Model validation. Any conformal pricing model submitted for internal model committee sign-off should include a CVI decomposition alongside the standard marginal coverage check. The two metrics answer different questions: marginal coverage asks “does the portfolio meet the nominal guarantee?”, CVI asks “is that guarantee distributed fairly across risk segments?”

Consumer Duty fair value assessments. If your pricing uses conformal intervals — for claims costs, for underwriting decisioning, or for pricing uncertainty quantification — CVI_U gives you a specific, quantified metric to include in the fair outcomes evidence pack. It is considerably stronger evidence than “marginal coverage is 90%.”
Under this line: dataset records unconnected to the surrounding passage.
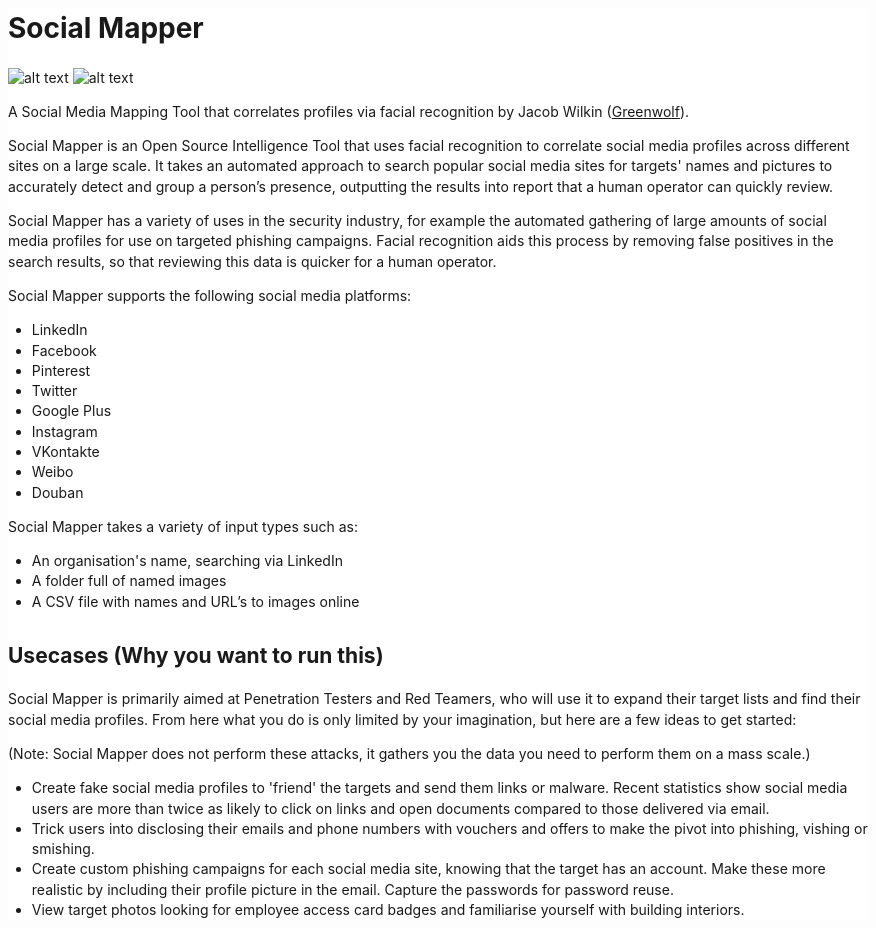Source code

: # Social Mapper
![alt text](https://img.shields.io/badge/Python-3_only-blue.svg "Python 3 only")
![alt text](https://img.shields.io/travis/Greenwolf/social_mapper.svg "Travis build status")

A Social Media Mapping Tool that correlates profiles via facial recognition by Jacob Wilkin ([Greenwolf](https://github.com/Greenwolf)).

Social Mapper is an Open Source Intelligence Tool that uses facial recognition to correlate social media profiles across different sites on a large scale. It takes an automated approach to search popular social media sites for targets' names and pictures to accurately detect and group a person’s presence, outputting the results into report that a human operator can quickly review.

Social Mapper has a variety of uses in the security industry, for example the automated gathering of large amounts of social media profiles for use on targeted phishing campaigns. Facial recognition aids this process by removing false positives in the search results, so that reviewing this data is quicker for a human operator.

Social Mapper supports the following social media platforms:

* LinkedIn
* Facebook
* Pinterest
* Twitter
* Google Plus
* Instagram
* VKontakte
* Weibo
* Douban

Social Mapper takes a variety of input types such as:

* An organisation's name, searching via LinkedIn
* A folder full of named images
* A CSV file with names and URL’s to images online

## Usecases (Why you want to run this)

Social Mapper is primarily aimed at Penetration Testers and Red Teamers, who will use it to expand their target lists and find their social media profiles. From here what you do is only limited by your imagination, but here are a few ideas to get started:

(Note: Social Mapper does not perform these attacks, it gathers you the data you need to perform them on a mass scale.)

* Create fake social media profiles to 'friend' the targets and send them links or malware. Recent statistics show social media users are more than twice as likely to click on links and open documents compared to those delivered via email.
* Trick users into disclosing their emails and phone numbers with vouchers and offers to make the pivot into phishing, vishing or smishing.
* Create custom phishing campaigns for each social media site, knowing that the target has an account. Make these more realistic by including their profile picture in the email. Capture the passwords for password reuse.
* View target photos looking for employee access card badges and familiarise yourself with building interiors.
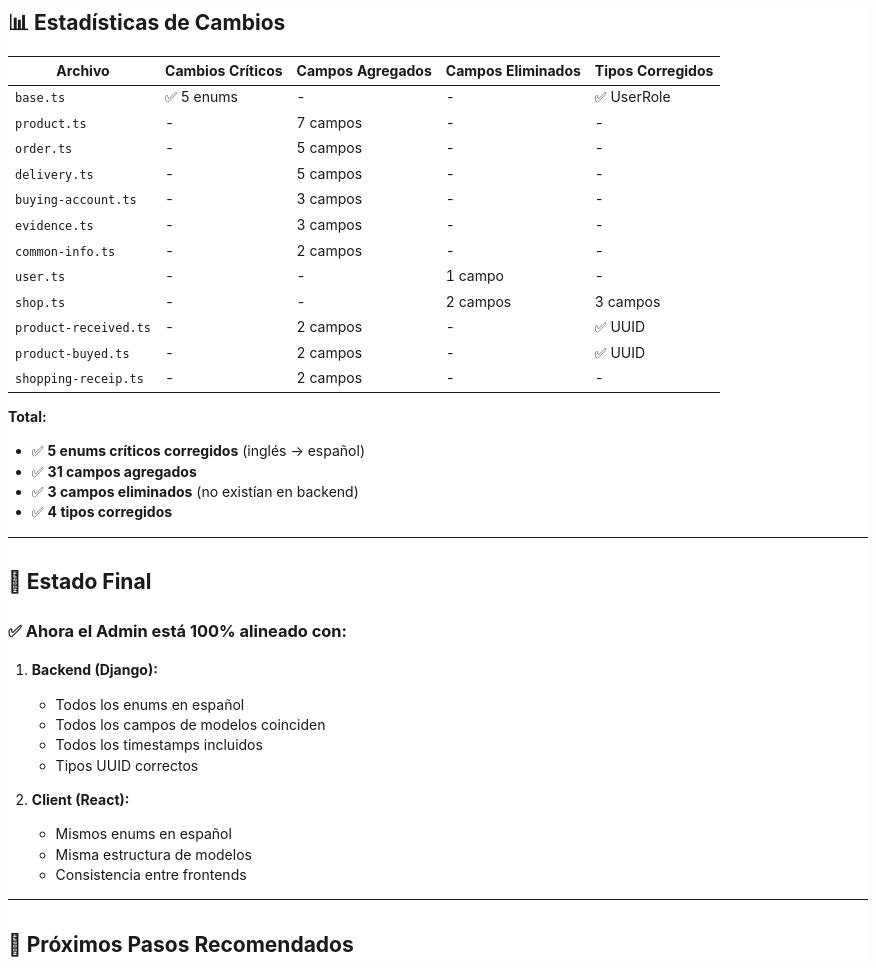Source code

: 
## 📊 Estadísticas de Cambios

| Archivo | Cambios Críticos | Campos Agregados | Campos Eliminados | Tipos Corregidos |
|---------|------------------|------------------|-------------------|------------------|
| `base.ts` | ✅ 5 enums | - | - | ✅ UserRole |
| `product.ts` | - | 7 campos | - | - |
| `order.ts` | - | 5 campos | - | - |
| `delivery.ts` | - | 5 campos | - | - |
| `buying-account.ts` | - | 3 campos | - | - |
| `evidence.ts` | - | 3 campos | - | - |
| `common-info.ts` | - | 2 campos | - | - |
| `user.ts` | - | - | 1 campo | - |
| `shop.ts` | - | - | 2 campos | 3 campos |
| `product-received.ts` | - | 2 campos | - | ✅ UUID |
| `product-buyed.ts` | - | 2 campos | - | ✅ UUID |
| `shopping-receip.ts` | - | 2 campos | - | - |

**Total:**
- ✅ **5 enums críticos corregidos** (inglés → español)
- ✅ **31 campos agregados**
- ✅ **3 campos eliminados** (no existían en backend)
- ✅ **4 tipos corregidos**

---

## 🎯 Estado Final

### ✅ Ahora el Admin está 100% alineado con:

1. **Backend (Django):**
   - Todos los enums en español
   - Todos los campos de modelos coinciden
   - Todos los timestamps incluidos
   - Tipos UUID correctos

2. **Client (React):**
   - Mismos enums en español
   - Misma estructura de modelos
   - Consistencia entre frontends

---

## 🚀 Próximos Pasos Recomendados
Conformal predictor selection. When choosing between nonconformity score functions (CQR vs split conformal vs regularised adaptive), total CVI is a better selection criterion than interval width. A slightly wider interval with CVI_U = 0.001 is preferable to a tighter interval with CVI_U = 0.030 — the latter is producing false confidence for specific customer segments.

Monitoring. Fit the reliability estimator on your calibration set at deployment time. In subsequent quarters, call score() on the new test data with the same fitted estimator. CVI drift between quarters tells you whether conditional coverage is degrading — a more sensitive signal than marginal coverage drift for detecting segment-specific failures.


A note on sample size

The Zhou et al. paper recommends a minimum of 800 calibration observations for reliable CVI estimation. ConditionalCoverageAssessor warns if you pass fewer than 800 to fit() and raises an error below 50. For typical UK motor or home books running calibration splits, 800 observations is not a binding constraint. For specialist lines with thin data, treat CVI estimates from smaller calibration sets as directional rather than precise — the ranking of predictors by CVI is more reliable than the absolute CVI values.


Reference

Zhou, Z., Zhang, X., Tao, C. & Yang, Y. (2026). “Conformal Prediction Assessment: A Framework for Conditional Coverage Evaluation and Selection.” arXiv:2603.27189.


ConditionalCoverageAssessor is in insurance-conformal v1.3.1. The full assessment module, including CVIAssessmentResult, CVISelectResult, and the select() CC-Select implementation, is in src/insurance_conformal/assessment.py.